J Pharm Pharmacol. 1999 Aug;51(8):911-5. doi: 10.1211/0022357991773339.
The biliary excretion of chloramphenicol and its glucuronide has been evaluated by use of a microdialysis probe linked to automatic on-line microbore high-performance liquid chromatography. The microdialysis probe was inserted into the bile duct between the liver and the duodenum; to avoid obstruction of the bile duct or bile salt waste, a shunt linear probe was used. After intravenous administration of chloramphenicol succinate (100 mg kg(-1)) the amounts of unbound chloramphenicol and its glucuronide in the bile microdialysate were recorded.
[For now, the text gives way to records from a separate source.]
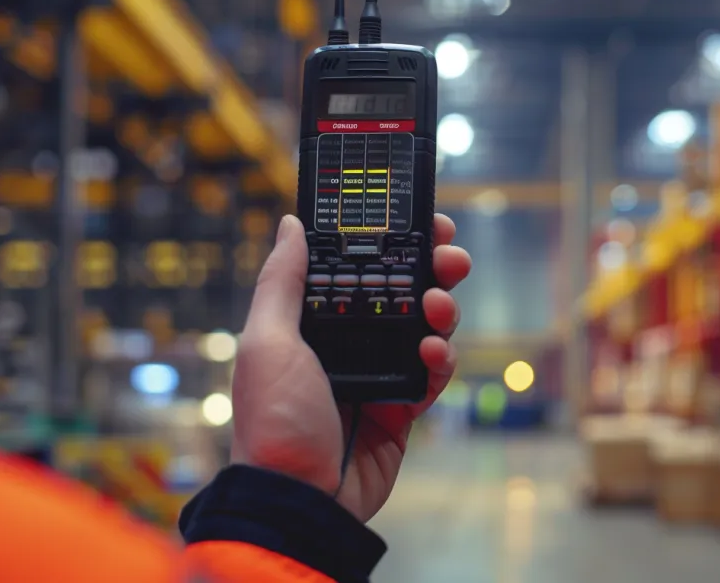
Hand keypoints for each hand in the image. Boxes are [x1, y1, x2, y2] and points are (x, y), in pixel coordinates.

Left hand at [230, 214, 470, 521]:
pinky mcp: (403, 407)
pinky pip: (434, 372)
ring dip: (442, 308)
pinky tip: (431, 352)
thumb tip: (290, 225)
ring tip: (438, 306)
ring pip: (426, 326)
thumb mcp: (267, 341)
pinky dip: (440, 357)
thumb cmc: (273, 420)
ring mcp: (379, 373)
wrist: (298, 499)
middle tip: (452, 256)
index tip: (419, 221)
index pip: (359, 267)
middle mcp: (349, 341)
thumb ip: (282, 282)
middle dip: (432, 268)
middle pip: (402, 291)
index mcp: (314, 322)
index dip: (390, 242)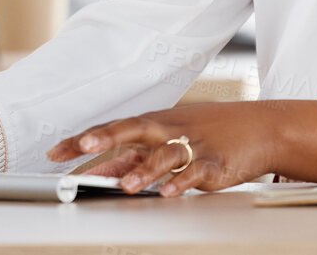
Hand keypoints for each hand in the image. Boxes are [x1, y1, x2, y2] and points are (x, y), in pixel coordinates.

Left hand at [45, 100, 316, 196]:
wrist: (261, 128)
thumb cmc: (212, 131)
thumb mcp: (171, 138)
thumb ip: (137, 156)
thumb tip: (101, 173)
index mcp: (156, 123)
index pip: (113, 129)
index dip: (84, 139)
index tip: (55, 152)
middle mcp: (170, 130)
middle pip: (133, 131)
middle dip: (105, 140)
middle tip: (82, 152)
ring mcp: (193, 145)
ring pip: (164, 155)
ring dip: (143, 170)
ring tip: (125, 186)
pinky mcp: (215, 163)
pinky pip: (195, 172)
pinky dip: (181, 182)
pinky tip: (168, 192)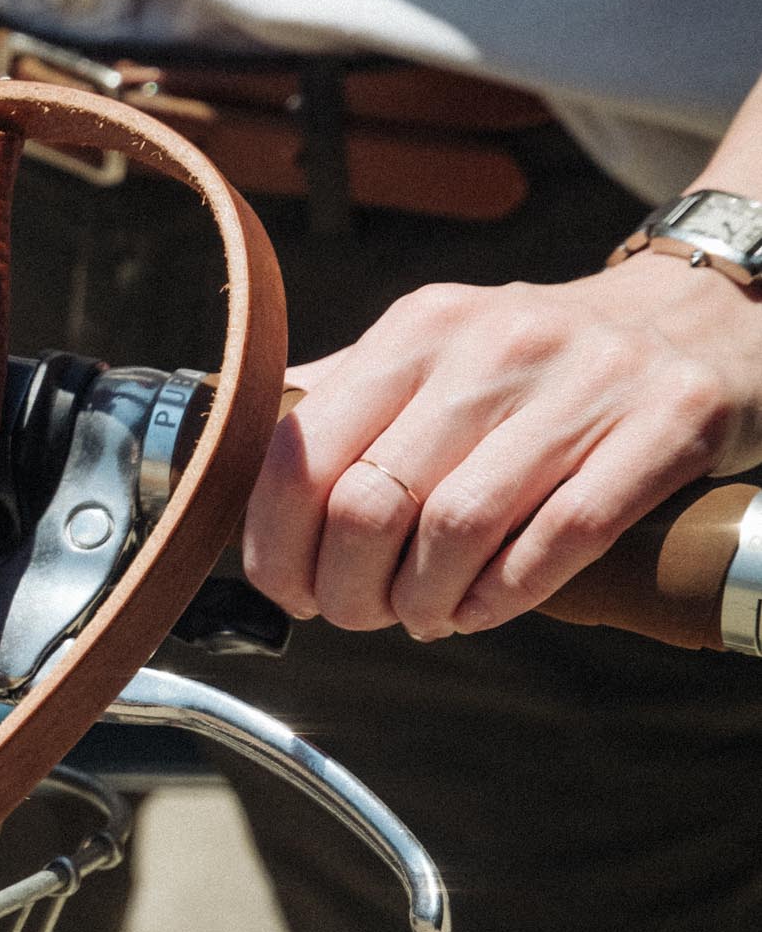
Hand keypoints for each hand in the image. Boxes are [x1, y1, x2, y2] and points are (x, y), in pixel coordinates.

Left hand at [243, 252, 761, 637]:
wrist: (700, 316)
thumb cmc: (545, 358)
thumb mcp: (440, 348)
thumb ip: (346, 399)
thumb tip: (231, 457)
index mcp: (422, 326)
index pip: (303, 449)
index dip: (278, 542)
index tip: (287, 587)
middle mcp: (496, 344)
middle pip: (371, 502)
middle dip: (347, 588)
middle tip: (356, 613)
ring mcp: (586, 383)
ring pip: (457, 528)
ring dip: (423, 601)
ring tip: (423, 615)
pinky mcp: (667, 425)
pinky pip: (562, 538)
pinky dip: (503, 596)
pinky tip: (481, 608)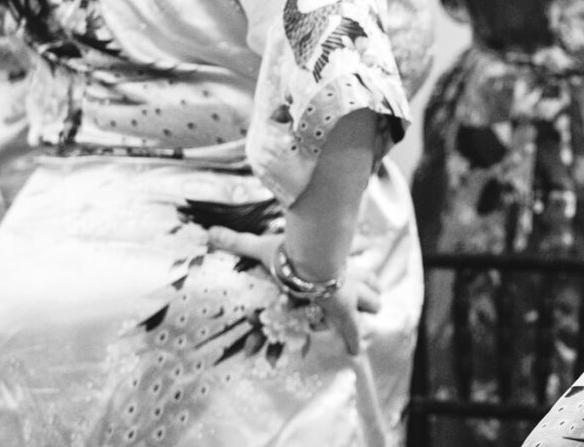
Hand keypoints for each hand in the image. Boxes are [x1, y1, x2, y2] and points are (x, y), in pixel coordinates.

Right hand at [204, 226, 380, 354]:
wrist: (307, 265)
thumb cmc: (290, 254)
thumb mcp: (263, 246)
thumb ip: (238, 242)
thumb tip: (210, 233)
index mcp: (333, 257)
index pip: (354, 252)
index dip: (357, 253)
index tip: (362, 248)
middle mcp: (347, 273)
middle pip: (371, 278)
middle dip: (369, 286)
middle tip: (363, 290)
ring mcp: (350, 293)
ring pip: (374, 300)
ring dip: (368, 305)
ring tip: (362, 312)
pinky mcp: (346, 313)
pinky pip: (355, 330)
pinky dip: (354, 340)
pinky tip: (354, 351)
According to the pharmacokinetic results disposition of chloramphenicol seems to fit a two-compartment model whereas that of chloramphenicol glucuronide fits a one-compartment model in rat bile. The area under the concentration-time curve for chloramphenicol glucuronide was twice that for chloramphenicol in rat bile duct. Clearance of chloramphenicol glucuronide was significantly higher than that of chloramphenicol in biliary excretion, indicating that chloramphenicol and its glucuronide are actively excreted into the bile.
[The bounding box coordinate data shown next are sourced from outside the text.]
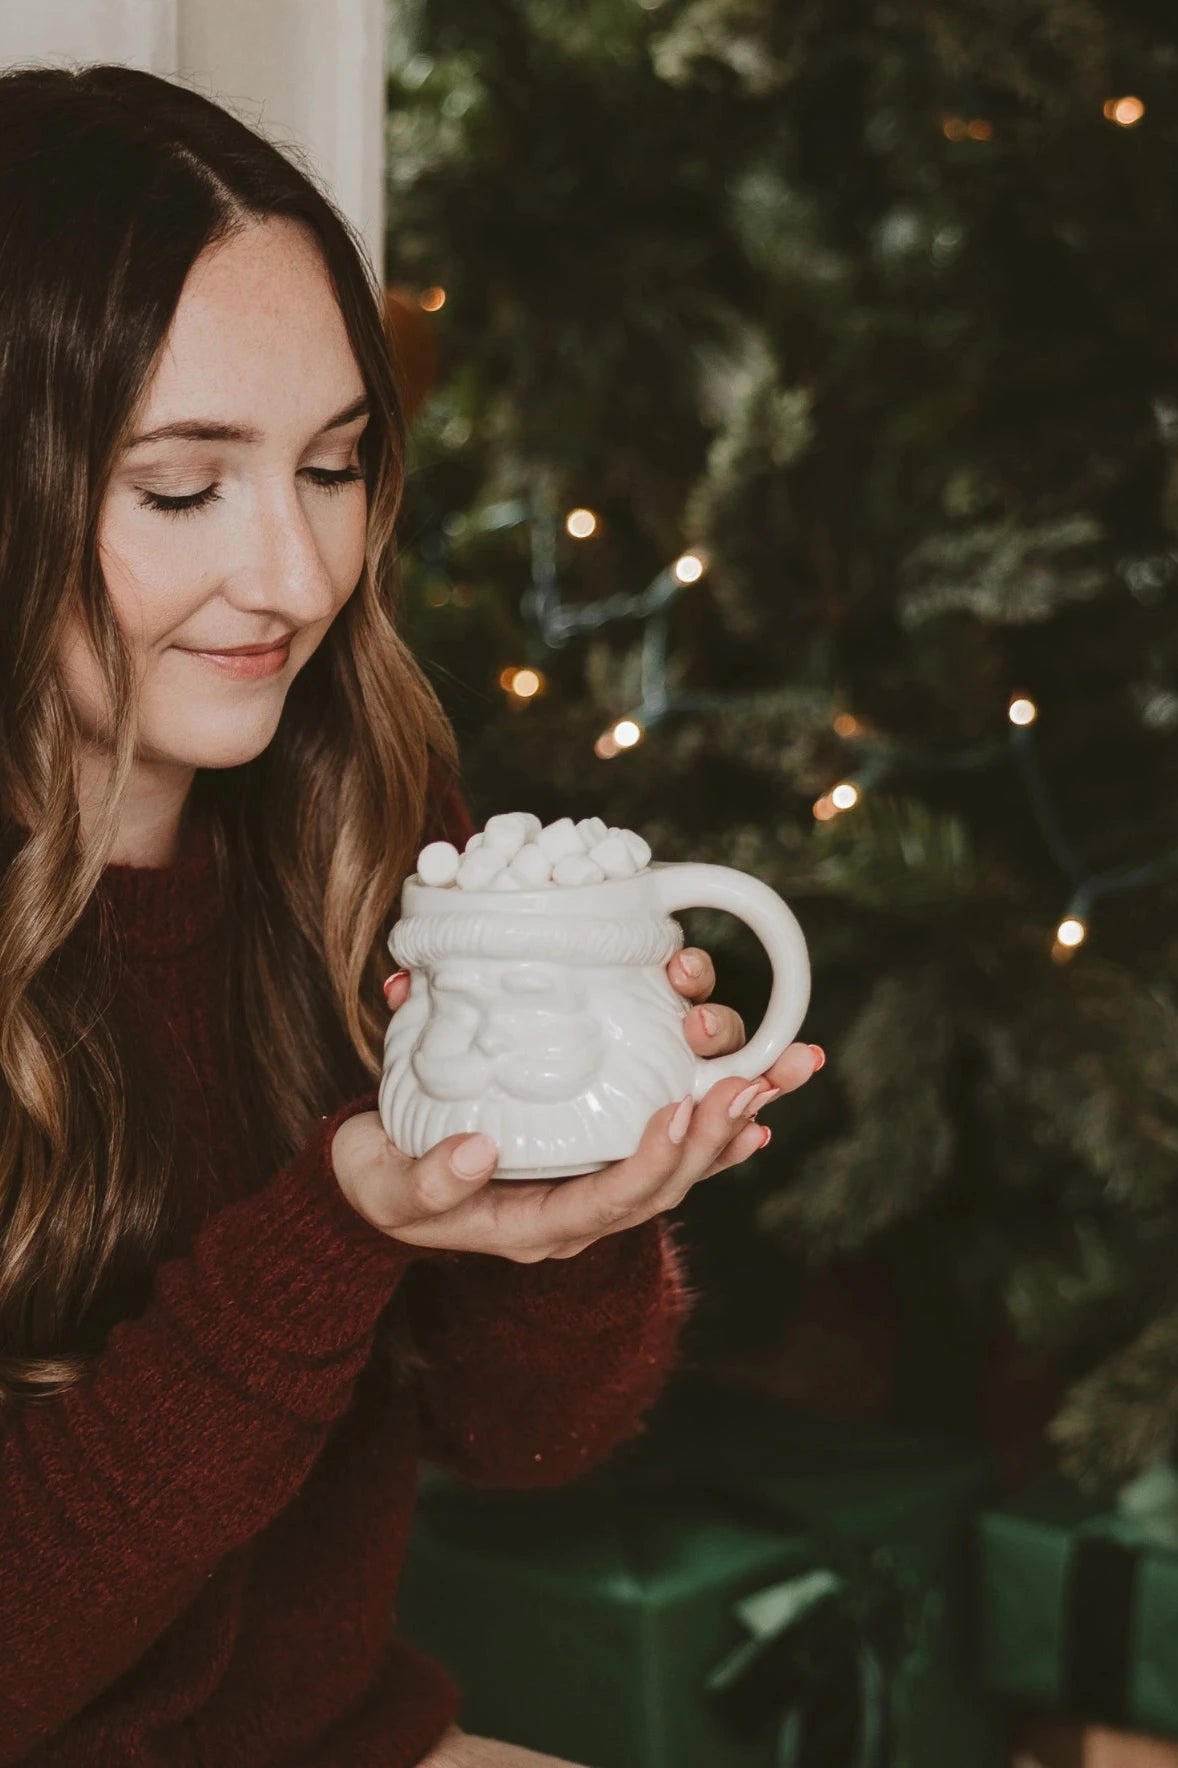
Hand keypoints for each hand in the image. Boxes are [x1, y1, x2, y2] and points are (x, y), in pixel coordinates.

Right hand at [340, 949, 823, 1261]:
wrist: (379, 1182)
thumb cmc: (380, 1182)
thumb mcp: (387, 1185)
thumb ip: (427, 1181)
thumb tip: (477, 1153)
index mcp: (535, 1227)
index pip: (611, 1202)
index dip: (653, 1162)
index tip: (681, 1109)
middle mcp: (579, 1212)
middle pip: (666, 1180)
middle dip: (716, 1129)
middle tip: (754, 1077)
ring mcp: (593, 1184)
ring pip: (683, 1158)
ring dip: (736, 1115)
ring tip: (784, 1071)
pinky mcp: (597, 1153)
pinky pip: (672, 1142)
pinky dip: (719, 1122)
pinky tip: (759, 1096)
通过使用与自动在线微径高效液相色谱相连的微透析探针,对氯霉素及其葡糖醛酸苷的胆汁排泄进行了评估。将微透析探针插入肝脏与十二指肠之间的胆管中;为避免胆管阻塞或胆盐浪费,使用了分流线性探针。静脉注射琥珀氯霉素(100 mg kg⁻¹)后,记录胆汁微透析液中游离氯霉素及其葡糖醛酸苷的量。根据药代动力学结果,氯霉素在大鼠胆汁中的处置似乎符合二室模型,而氯霉素葡糖醛酸苷符合一室模型。大鼠胆管中氯霉素葡糖醛酸苷的浓度-时间曲线下面积是氯霉素的两倍。在胆汁排泄中,氯霉素葡糖醛酸苷的清除率显著高于氯霉素,表明氯霉素及其葡糖醛酸苷被主动排泄到胆汁中。